# [Work item]
Whenever a line below holds the word "gimbal", copy that line.

# [Dataset excerpts]

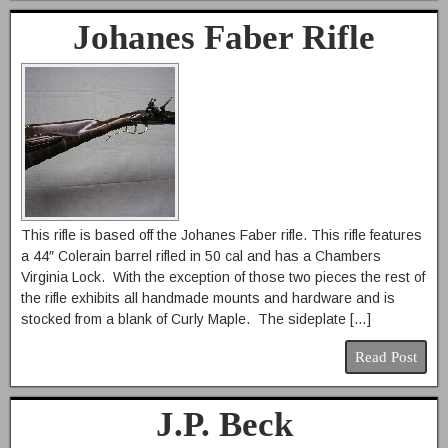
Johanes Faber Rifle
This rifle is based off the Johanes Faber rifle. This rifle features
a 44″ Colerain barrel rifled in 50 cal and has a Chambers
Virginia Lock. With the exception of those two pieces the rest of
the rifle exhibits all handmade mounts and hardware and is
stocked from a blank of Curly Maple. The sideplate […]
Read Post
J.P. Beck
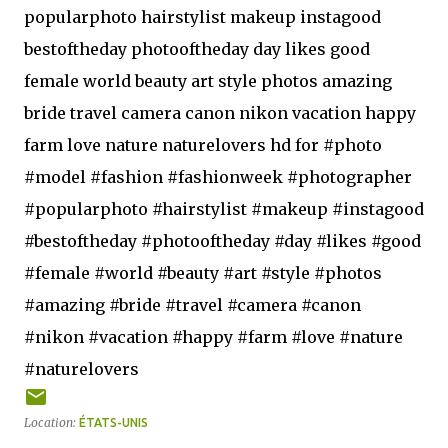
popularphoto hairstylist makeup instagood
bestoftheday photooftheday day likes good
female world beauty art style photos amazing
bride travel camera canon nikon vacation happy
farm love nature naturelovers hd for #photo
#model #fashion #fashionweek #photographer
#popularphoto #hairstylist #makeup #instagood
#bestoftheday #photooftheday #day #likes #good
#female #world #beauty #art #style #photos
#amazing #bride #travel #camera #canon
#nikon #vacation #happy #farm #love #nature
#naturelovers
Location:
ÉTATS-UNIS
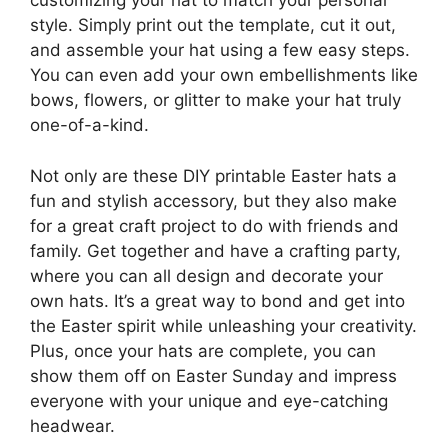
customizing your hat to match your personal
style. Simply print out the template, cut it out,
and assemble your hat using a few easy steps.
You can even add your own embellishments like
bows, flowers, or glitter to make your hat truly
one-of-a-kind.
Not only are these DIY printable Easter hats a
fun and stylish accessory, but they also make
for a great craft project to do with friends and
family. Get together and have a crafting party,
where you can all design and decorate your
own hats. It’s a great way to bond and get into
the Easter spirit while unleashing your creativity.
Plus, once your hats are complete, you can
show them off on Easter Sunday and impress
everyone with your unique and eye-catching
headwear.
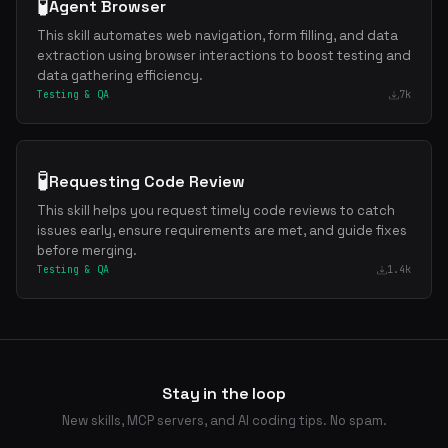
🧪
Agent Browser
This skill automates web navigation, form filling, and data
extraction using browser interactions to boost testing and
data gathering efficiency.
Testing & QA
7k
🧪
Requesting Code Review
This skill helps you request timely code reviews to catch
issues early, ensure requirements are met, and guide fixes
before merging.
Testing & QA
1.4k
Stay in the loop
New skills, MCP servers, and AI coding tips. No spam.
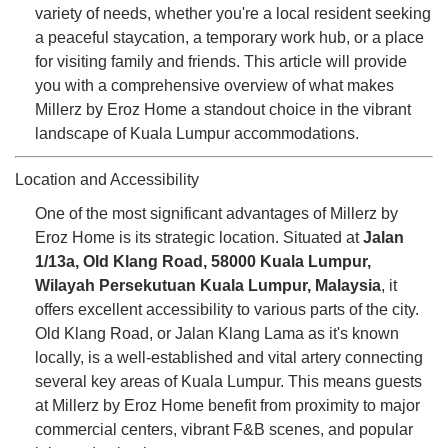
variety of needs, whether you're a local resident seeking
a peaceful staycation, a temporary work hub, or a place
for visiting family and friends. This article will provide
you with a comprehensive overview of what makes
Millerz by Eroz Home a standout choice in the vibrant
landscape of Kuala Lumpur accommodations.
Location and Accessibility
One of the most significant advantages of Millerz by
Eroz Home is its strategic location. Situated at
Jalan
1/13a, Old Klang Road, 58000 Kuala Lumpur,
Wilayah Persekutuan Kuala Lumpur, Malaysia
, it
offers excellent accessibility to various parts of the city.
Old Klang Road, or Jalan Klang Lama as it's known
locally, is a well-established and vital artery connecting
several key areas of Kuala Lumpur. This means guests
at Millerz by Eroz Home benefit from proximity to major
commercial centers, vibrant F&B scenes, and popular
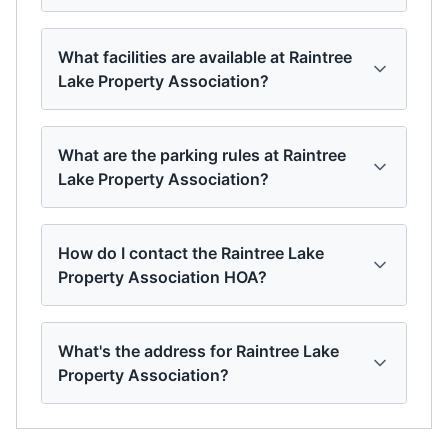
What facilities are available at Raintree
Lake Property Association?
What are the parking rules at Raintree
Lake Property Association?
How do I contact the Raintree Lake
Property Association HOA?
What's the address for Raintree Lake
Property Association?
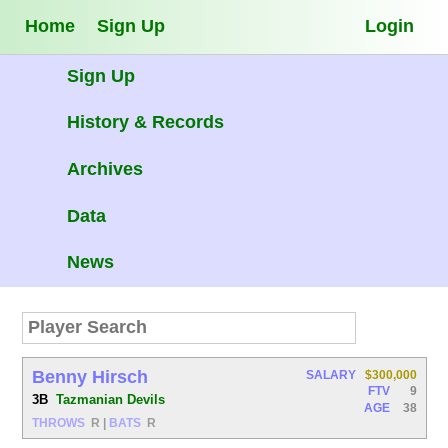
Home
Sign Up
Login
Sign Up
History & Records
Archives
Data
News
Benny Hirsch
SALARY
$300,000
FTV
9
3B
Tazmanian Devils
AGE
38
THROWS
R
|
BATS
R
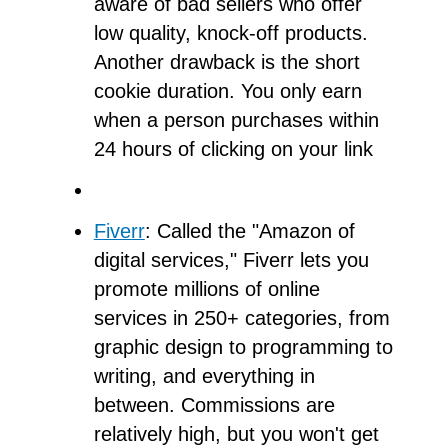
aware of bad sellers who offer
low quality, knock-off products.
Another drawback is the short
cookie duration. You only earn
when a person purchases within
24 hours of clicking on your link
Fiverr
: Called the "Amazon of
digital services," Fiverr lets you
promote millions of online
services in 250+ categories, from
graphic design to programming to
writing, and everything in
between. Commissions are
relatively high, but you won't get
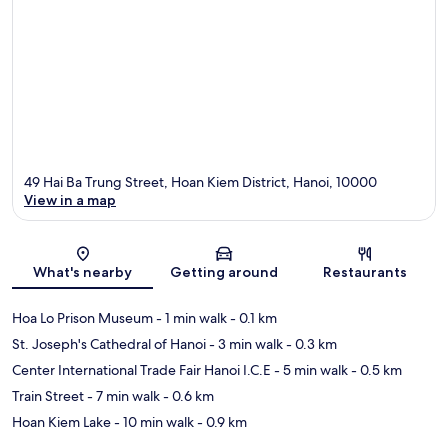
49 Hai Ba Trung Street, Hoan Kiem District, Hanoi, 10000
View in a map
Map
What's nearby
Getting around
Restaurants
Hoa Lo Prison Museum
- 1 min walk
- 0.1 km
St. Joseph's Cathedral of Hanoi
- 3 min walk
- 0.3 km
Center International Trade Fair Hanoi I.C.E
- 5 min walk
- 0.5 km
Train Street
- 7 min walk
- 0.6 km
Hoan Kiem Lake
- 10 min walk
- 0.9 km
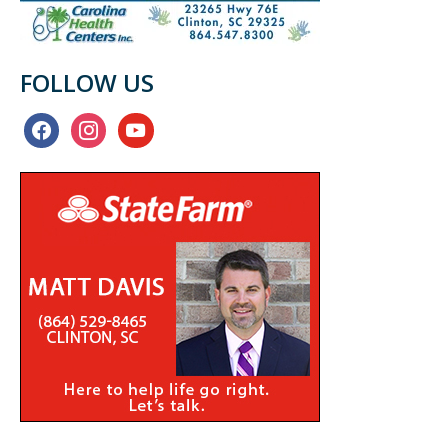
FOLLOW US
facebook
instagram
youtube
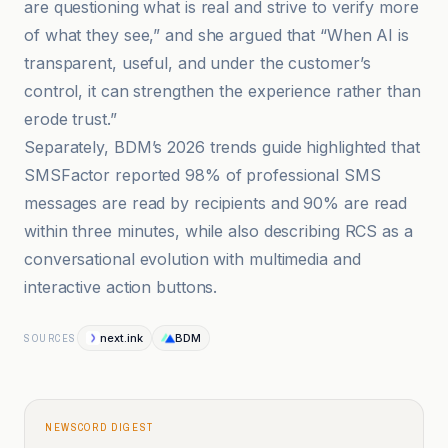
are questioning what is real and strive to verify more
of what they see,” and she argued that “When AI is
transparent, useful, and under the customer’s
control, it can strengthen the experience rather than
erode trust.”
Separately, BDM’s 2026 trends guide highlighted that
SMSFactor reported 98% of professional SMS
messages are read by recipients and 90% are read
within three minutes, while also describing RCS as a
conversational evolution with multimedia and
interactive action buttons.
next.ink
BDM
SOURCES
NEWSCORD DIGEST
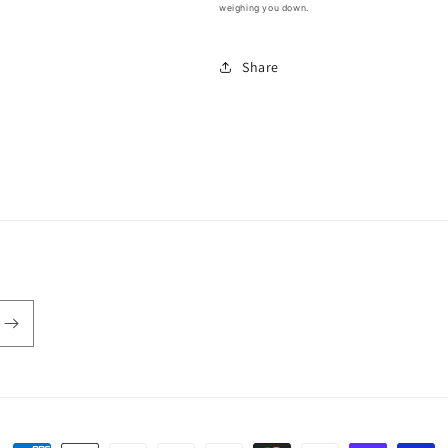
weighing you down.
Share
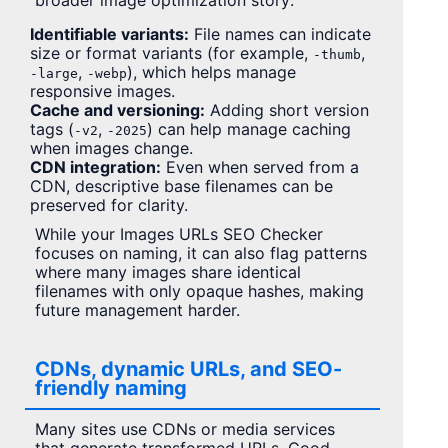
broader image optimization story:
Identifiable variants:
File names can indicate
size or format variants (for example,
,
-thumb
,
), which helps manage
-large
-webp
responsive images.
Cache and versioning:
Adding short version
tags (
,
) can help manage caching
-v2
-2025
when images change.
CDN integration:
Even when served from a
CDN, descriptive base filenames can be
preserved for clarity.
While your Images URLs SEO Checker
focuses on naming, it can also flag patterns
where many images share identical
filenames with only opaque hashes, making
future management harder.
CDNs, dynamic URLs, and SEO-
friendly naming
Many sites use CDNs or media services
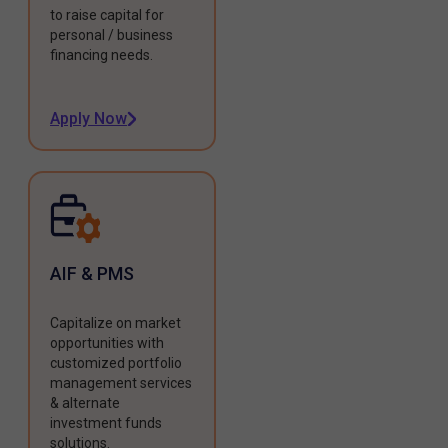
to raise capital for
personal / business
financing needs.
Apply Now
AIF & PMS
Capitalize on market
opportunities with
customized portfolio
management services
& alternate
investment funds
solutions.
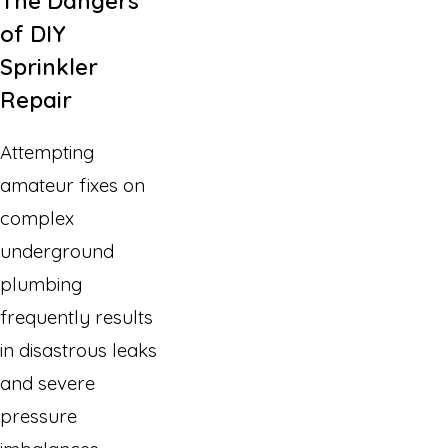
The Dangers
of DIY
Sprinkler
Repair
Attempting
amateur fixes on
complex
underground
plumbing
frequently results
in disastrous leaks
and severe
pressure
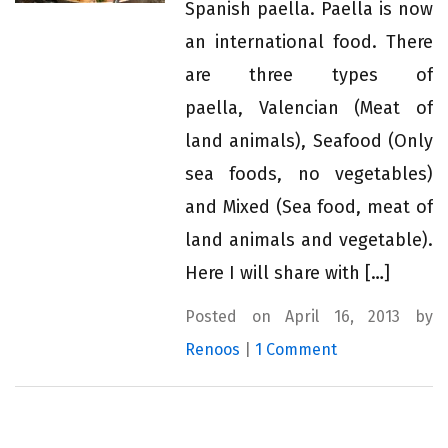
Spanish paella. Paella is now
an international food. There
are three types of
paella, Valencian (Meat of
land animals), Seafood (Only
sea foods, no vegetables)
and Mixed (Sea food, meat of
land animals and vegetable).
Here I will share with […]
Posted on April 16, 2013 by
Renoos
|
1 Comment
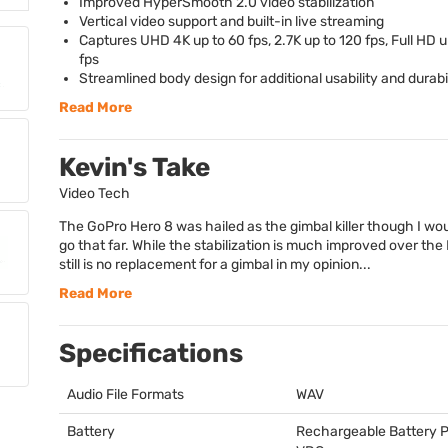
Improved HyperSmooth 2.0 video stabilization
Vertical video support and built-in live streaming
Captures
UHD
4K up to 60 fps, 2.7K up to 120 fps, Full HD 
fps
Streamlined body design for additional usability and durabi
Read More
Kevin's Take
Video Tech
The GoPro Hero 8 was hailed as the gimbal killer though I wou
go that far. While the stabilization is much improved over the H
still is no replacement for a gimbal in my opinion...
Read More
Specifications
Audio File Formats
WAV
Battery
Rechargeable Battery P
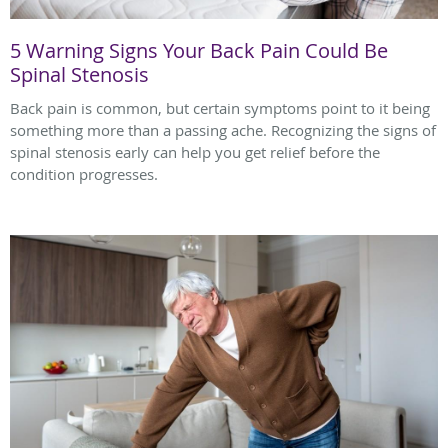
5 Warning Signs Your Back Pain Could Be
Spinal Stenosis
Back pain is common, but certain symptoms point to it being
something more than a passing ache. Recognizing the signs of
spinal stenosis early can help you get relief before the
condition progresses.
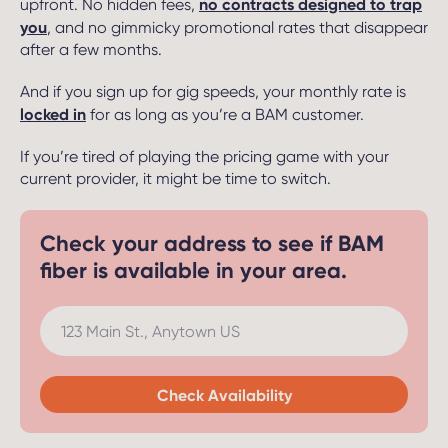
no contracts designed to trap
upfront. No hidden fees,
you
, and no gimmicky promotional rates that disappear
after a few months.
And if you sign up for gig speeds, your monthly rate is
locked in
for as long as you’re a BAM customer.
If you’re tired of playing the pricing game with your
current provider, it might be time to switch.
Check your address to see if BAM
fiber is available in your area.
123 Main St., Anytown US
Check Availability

# [Reply to the exercise]
The GoPro Hero 8 was hailed as the gimbal killer though I wou
still is no replacement for a gimbal in my opinion...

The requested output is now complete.